Luxon referred to Aukus in his speech as a good thing for the region, but reiterated New Zealand’s nuclear-free stance would not change.
That left the possibility to join Pillar II, which is rumoured to be about cyber technology and information sharing.
When asked to elaborate on why Pillar II was appealing, Luxon suggested any clarity around Pillar II was still a long way off.
“In fairness, you know, Pillar II has been thrown around, and actually it has been pretty loosely defined and ethereal at times.” 
Luxon also mentioned Aukus in the context of a mini-lateral strategic grouping.
As superpowers like Russia and China do their best to tear apart the fabric of legacy multilateral arrangements like Nato and the United Nations, countries are looking for another way to get a seat at the table and ensure their trade and security interests are being looked after.
While Australia is New Zealand’s oldest friend and only formal ally, Canberra has surged ahead joining key mini-laterals like The Quad and Aukus.
Mini-laterals have been used in the Asia-Pacific region for more than a decade, but they are now enjoying a golden age, with the emergence of The Quad and Aukus – both groups that New Zealand has been left out of to date.
Luxon points to trade groupings, but one of New Zealand’s first true forays into the world of the increasingly important mini-laterals is the Indo-Pacific Four (IP4). 
Luxon chaired the meeting of the IP4 on the sidelines of the main Nato summit in the United States, last month.
At the time, the group, made up of NZ, Australia, Japan and the Republic of Korea, invited Ukraine president Volodymyr Zelensky to join their discussions on Russia’s illegal invasion of Ukraine and how this conflict impacts the Indo-Pacific Region.
While this group started within the bounds of Nato, Luxon will likely be doing what he can to hold onto the group, to work with leaders more directly,
The increasingly complex geostrategic environment means Luxon and his foreign ministry won’t be losing sight of Australia’s centrality to New Zealand’s foreign policy.
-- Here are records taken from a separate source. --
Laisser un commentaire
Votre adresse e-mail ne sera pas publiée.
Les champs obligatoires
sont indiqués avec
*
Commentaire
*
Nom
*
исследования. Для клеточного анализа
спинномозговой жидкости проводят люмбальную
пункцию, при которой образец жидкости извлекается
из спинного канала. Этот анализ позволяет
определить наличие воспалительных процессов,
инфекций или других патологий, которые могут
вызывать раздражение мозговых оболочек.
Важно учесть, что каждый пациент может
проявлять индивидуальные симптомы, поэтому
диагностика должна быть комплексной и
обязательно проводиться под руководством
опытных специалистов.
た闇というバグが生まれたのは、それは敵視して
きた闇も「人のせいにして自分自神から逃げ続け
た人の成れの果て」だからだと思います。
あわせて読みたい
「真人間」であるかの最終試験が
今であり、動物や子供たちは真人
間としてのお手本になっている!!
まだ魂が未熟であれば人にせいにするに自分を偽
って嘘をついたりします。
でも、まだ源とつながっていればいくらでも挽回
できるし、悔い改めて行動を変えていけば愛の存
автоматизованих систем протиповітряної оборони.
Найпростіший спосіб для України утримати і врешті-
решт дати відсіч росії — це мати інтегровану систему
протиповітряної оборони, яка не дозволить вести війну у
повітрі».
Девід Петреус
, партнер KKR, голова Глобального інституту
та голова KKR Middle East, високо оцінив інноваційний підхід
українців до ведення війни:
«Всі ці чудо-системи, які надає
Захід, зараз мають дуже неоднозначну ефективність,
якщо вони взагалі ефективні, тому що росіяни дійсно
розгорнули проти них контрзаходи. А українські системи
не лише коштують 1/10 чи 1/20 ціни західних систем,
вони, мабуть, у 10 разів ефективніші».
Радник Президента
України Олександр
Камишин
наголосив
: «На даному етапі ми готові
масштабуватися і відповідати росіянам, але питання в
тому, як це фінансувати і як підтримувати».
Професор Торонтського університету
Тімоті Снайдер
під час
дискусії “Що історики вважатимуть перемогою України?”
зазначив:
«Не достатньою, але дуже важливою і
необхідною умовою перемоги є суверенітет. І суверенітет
As the “junior partner”, New Zealand needs to signal to Australia why the partnership is in their best-interests – much the same as Australia needs to do with the US. And Luxon is doing his best to remind Australia of the closeness of the bond, the shared history, and New Zealand’s predictability and reliability in the region.
Luxon wasn’t shy in telling Australia he needed them, in his speech. But he also reminded the Aussies why they needed their Kiwi counterparts.
Ahead of his annual leaders’ meeting with Prime Minister Anthony Albanese on Friday, Luxon laid out his case: As the systems deteriorate, and a new world order emerges, a well-known, consistent, predictable partner, driven by long-hold values is nothing to be sniffed at.
“Australia is New Zealand’s indispensable ally, partner and friend.  You are more relevant to us than ever as we forge our path in a more contested world.  And, dare I say, we are more relevant to you than ever before, too,” Luxon said.
“The bonds of history, geography, common values, our deep people-to-people links are often captured in a simple phrase – we are family.”
If the Prime Minister was looking to message Canberra – and by extension Washington – with his first major foreign policy speech, then the message was: We need you with us as we face up to this big, bad world. But you probably need us too.